Sie lächelt hämisch und lässt sich nicht beirren. Unermüdlich plappert sie weiter.

„Und ob! Irgendetwas außergewöhnliches muss vorgefallen sein. Mir fällt auf, die Fenster sind auch alle geschlossen. Seltsam.“

„Wieso denn seltsam? Oh Gott! Jetzt sag mir bloß, was die geschlossenen Fenster mit der Abwesenheit von Frau Wagner zu tun haben sollen!“     

„Dass du das nicht weißt, ist mir schon klar. Du kümmerst dich ja immer nur um dich selbst und nicht um andere.“

„Ja, das stimmt auffallend. Das solltest du besser auch tun!“

Empört dreht Frau Vogel sich zu ihrem Mann um.

„ Du solltest mir dankbar dafür sein, dass ich mich so sehr um andere Leute bemühe. Ich bin eben nicht so egoistisch wie du. Mir geht es erst dann gut, wenn ich weiß, die Menschen in meiner Umgebung sind zufrieden.“

Herr Vogel lacht zynisch.

„So kann man natürlich das Wort ‚Neugier’ auch beschreiben. Du hast nicht eher Ruhe, bis du Frau Wagner gesehen hast. Viel Spaß beim Grübeln. Aber verschone mich mit deinen Hirngespinsten.“

Frau Vogel schnaubt wütend.
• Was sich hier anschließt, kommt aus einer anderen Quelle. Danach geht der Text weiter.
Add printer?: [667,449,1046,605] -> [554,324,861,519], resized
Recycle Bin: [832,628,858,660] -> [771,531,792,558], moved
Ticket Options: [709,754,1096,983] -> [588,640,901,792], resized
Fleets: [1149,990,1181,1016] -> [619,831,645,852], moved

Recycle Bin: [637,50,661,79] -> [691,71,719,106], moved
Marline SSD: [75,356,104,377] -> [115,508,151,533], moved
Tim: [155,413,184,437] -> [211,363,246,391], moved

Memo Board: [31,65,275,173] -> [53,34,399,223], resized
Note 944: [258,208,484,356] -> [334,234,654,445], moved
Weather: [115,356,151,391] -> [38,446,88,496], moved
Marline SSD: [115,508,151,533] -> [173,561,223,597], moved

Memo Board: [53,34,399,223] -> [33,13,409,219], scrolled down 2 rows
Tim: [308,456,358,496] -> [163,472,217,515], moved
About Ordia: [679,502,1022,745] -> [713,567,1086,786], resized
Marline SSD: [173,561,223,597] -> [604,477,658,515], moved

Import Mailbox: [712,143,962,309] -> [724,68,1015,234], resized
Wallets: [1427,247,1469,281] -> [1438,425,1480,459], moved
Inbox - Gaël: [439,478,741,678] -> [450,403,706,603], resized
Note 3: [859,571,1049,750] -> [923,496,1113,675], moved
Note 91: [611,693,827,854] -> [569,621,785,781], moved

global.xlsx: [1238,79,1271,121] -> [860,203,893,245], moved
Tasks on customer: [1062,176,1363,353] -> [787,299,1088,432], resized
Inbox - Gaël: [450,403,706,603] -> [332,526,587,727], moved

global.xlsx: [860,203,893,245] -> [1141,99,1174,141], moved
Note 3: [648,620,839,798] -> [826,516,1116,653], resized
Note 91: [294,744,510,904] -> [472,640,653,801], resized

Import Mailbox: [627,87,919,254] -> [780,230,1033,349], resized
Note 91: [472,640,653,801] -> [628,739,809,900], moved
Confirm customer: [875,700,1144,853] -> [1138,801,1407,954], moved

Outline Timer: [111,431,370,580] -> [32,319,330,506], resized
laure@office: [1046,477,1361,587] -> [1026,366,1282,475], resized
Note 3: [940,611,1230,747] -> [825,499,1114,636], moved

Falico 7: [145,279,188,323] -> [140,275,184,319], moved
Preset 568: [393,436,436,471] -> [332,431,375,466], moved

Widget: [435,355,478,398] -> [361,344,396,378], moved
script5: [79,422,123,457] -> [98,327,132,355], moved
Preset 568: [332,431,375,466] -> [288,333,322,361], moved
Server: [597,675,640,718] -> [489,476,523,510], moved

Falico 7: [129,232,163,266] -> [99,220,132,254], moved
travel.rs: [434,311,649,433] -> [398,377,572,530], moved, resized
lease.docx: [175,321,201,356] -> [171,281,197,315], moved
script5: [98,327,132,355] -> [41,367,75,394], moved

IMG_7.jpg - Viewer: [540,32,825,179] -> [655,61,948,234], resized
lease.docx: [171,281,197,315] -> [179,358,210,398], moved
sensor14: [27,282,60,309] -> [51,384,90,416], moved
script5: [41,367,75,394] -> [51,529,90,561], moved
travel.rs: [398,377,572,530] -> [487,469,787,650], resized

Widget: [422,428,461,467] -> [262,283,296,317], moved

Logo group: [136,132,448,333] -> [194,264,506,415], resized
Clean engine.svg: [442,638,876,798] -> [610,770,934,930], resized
Mit beiden Fäusten schlägt sie auf die Balkonbrüstung.

Trotzig fährt sie fort.

„Die Fenster sind eben meistens gekippt oder sogar ganz weit geöffnet. Und heute? Weder noch! Und Herr Wagner isst auch überhaupt nichts. Normalerweise essen die beiden gegen 12.30 Uhr immer eine Kleinigkeit.“

Herr Vogel verliert endgültig die Geduld und schreit seine Frau an.

„Hör endlich auf zu spekulieren, du gehst mir langsam auf den Wecker. Vermutlich hat Herr Wagner keinen Appetit! Basta! Und jetzt ist endgültig Schluss! Ende mit deinem blöden Gequatsche!

 Ich habe Hunger und möchte sofort etwas essen.“

Die lauten Worte ihres Mannes zeigen deutliche Wirkung. Frau Vogel verschwindet tatsächlich in der Küche.

 Zehn Minuten später bemerkt Herr Vogel Frau Wagner, die mit einem Tablett in den Händen neben ihrem Mann steht.